De los siete hijos que tuvo, le sobreviven seis. Ramón murió en un accidente automovilístico. Sin más recursos que los obtenidos por la venta de su cuerpo, a cada uno les compró un coche y un terreno.

“Tres de ellos son profesionistas: un ingeniero en máquinas y herramientas, una abogada y una maestra bilingüe”, dice Laura con orgullo e interrumpe su plática. Un cliente llegó y no se le puede hacer esperar.

Un sujeto de unos 30 años se le acerca con cautela. Después de acordar el precio, se adentran al pequeño recinto. El encuentro dura menos de 10 minutos.

La pareja sale. El hombre se marcha y Laura se dirige a la sombra de su árbol. Revisa su maquillaje en un espejo y continúa la charla.

A pesar de que sus hijos le han pedido que abandone su trabajo, ella se niega. Asegura que no quiere depender de nadie: “Antes trabajaba para mis hijos; ahora trabajo para mí, para darme una vida digna”.

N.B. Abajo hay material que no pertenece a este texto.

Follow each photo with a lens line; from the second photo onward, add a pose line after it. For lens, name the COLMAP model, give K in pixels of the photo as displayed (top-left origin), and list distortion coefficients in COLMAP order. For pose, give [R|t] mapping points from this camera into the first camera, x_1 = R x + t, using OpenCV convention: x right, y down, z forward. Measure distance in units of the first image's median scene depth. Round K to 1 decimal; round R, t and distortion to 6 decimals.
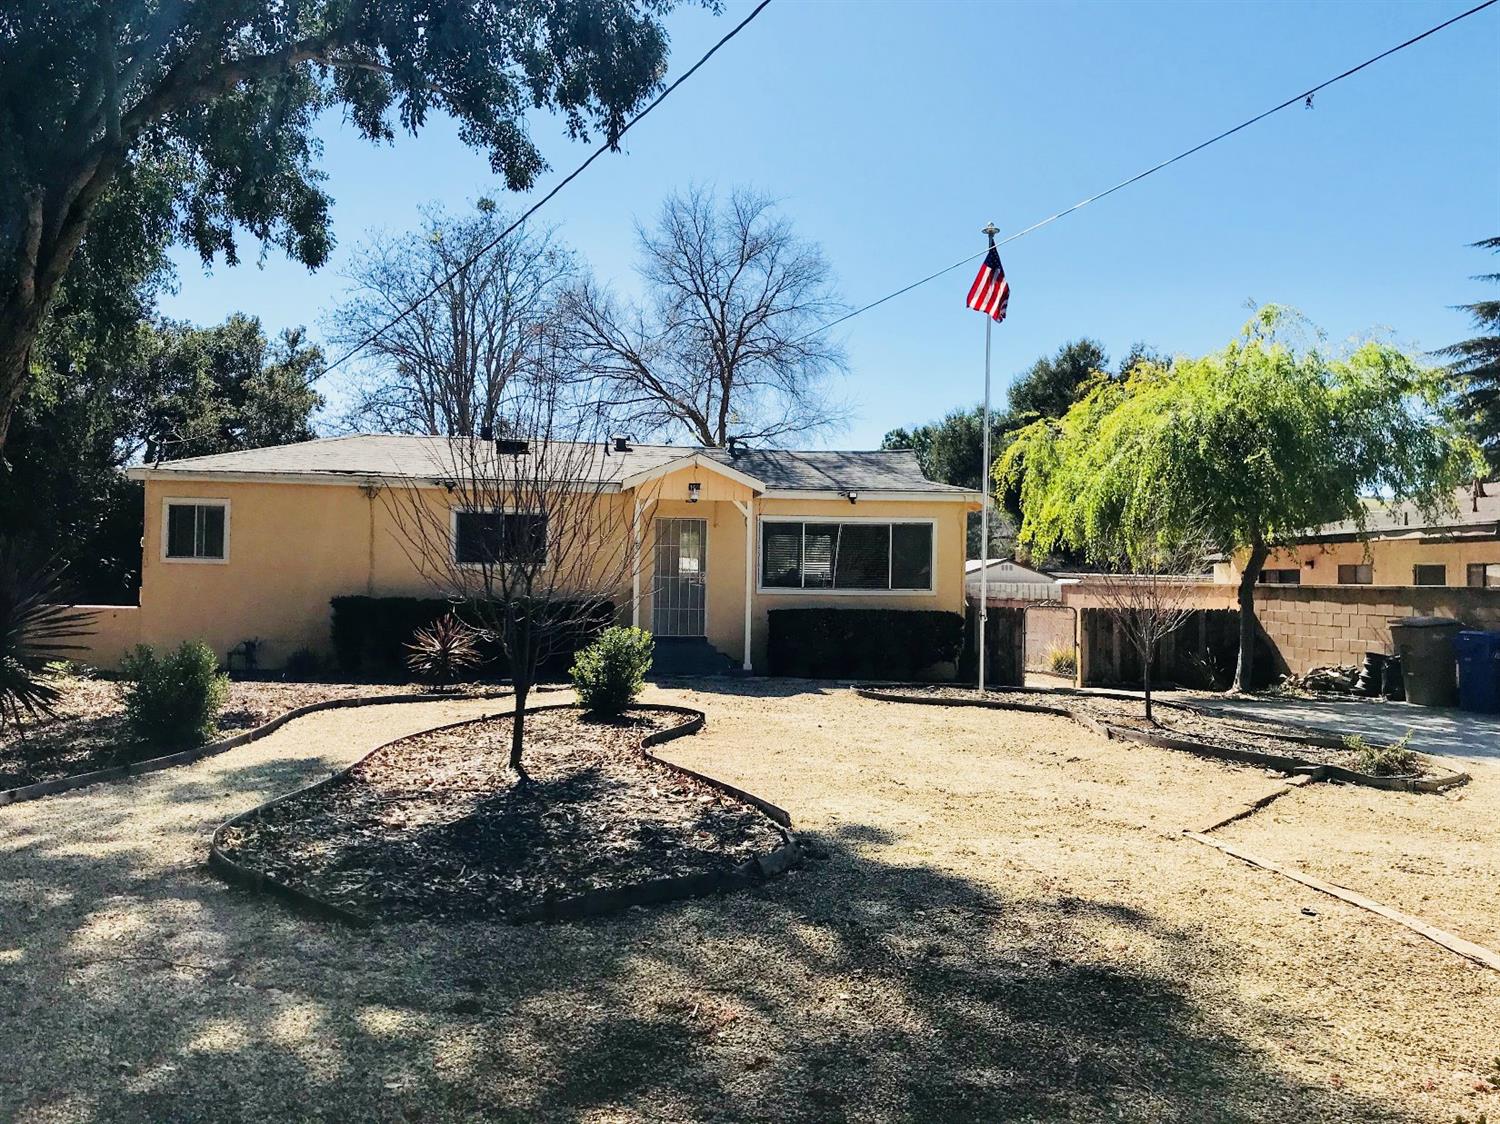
lens RADIAL K [[1225.5, 0, 761.3], [0, 1225.5, 570.3], [0, 0, 1]] dist [0.046635, -0.056359]
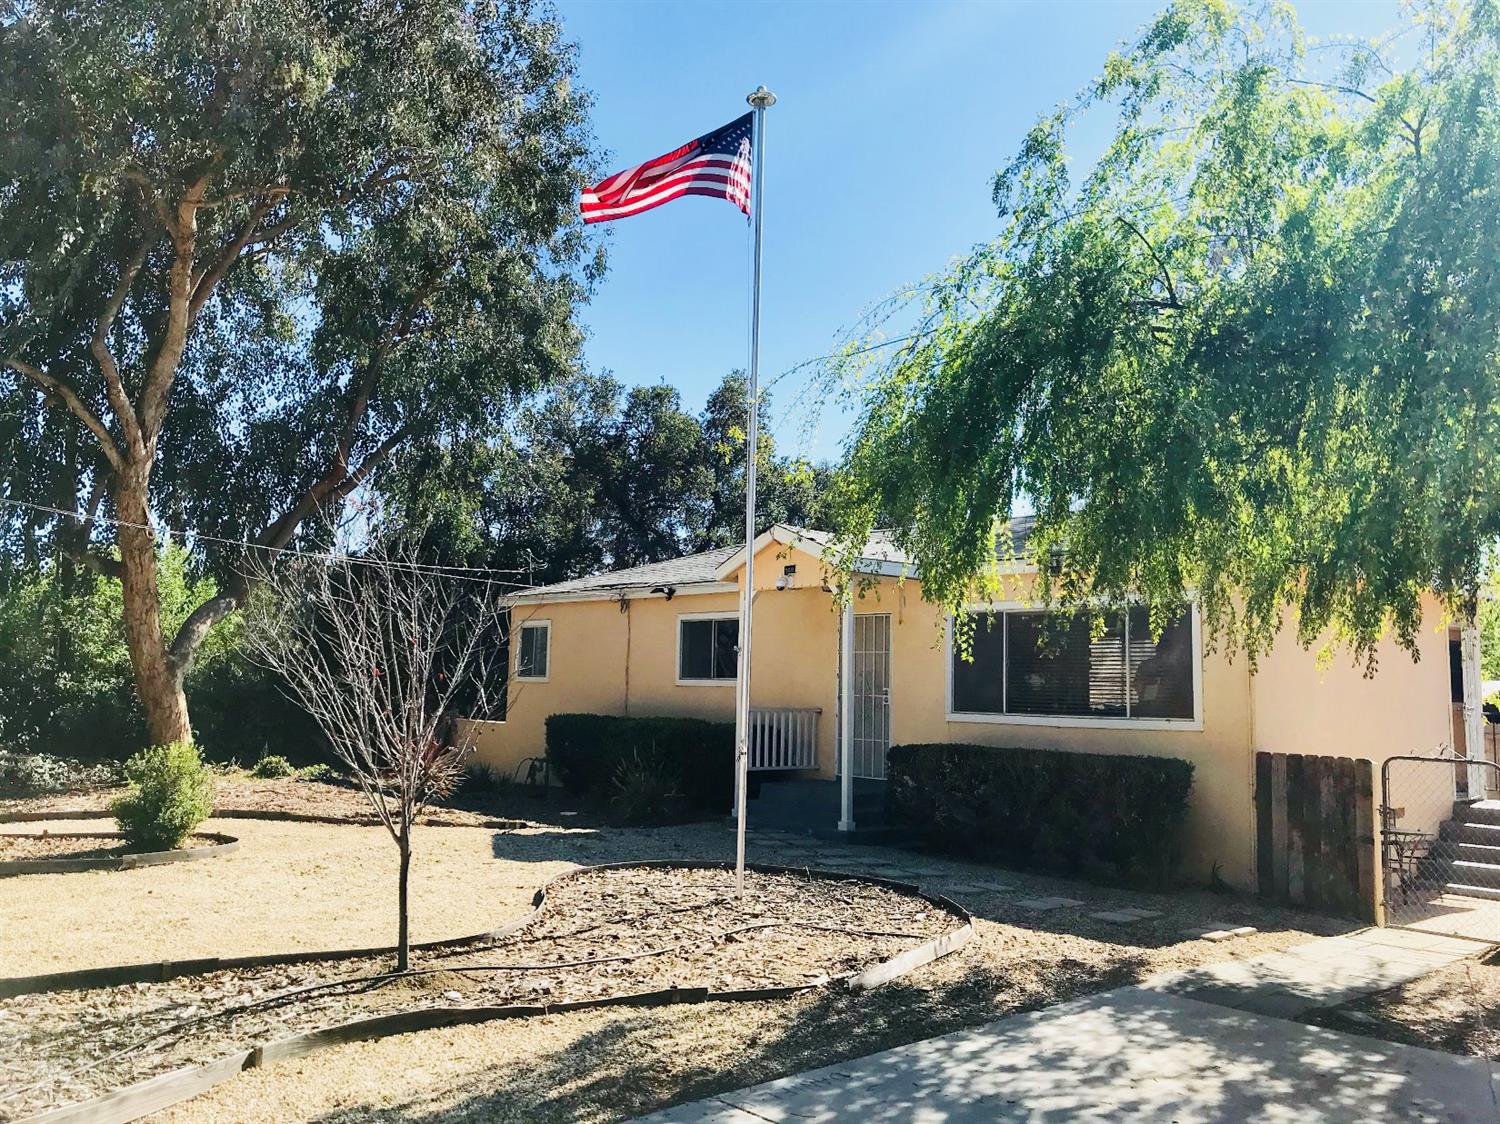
lens RADIAL K [[1225.5, 0, 756.2], [0, 1225.5, 559.8], [0, 0, 1]] dist [0.046635, -0.056359]
pose [[0.575118, -0.091321, -0.812957, 0.511813], [-0.007053, 0.993159, -0.116553, 0.011150], [0.818040, 0.072766, 0.570540, 0.540610]]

Gracias a sus ingresos, que se negó a revelar, hace dos años Laura viajó con su nieta a Alemania. También conoce Cuba y distintos estados del país. No todo es trabajo, comenta.

Como parte de sus actividades y gracias a su constante capacitación en educación sexual, colaboró en la creación de un libro y ha dado platicas en universidades y preparatorias.

La jubilación está lejana

El reloj está a punto de marcar las tres de la tarde, la hora de salida se aproxima. Laura alista sus cosas. Como todo trabajo que se respete, tiene un horario y lo cumple.

Ella sabe que este oficio tiene caducidad. Por eso, parte de sus ahorros los invierte en una purificadora de agua, negocio que camina a la par de que sigue vendiendo fantasías a varones.

No depender de nadie económicamente es algo que Laura se lo toma muy en serio: hace tiempo que ya pagó su funeral. “Ni muerta dejaré problemas a mis hijos, para que mis hijos digan, ‘mi mamá ni en eso nos molestó’”.

Hace más de 10 años Laura se mudó a Pachuca a petición de sus hijos; le dijeron que si no podían sacarla de trabajar al menos hiciera lo posible para no cansarse tanto.

Ya no atiende a la misma cantidad de clientes que hace 40 años, pero no se desanima, sabe que aún tiene fuerzas para seguir en este trabajo que le ha dado tragos amargos y grandes satisfacciones. “El trabajo sexual lo he tomado como un trabajo digno donde me gano mi dinero. (…) Siempre he dicho que mientras gane, ahí voy a estar”, concluye Laura mientras se acomoda los lentes y camina hacia un paradero de transporte público. Debe darse prisa porque cerrarán el mercado y necesita preparar la comida.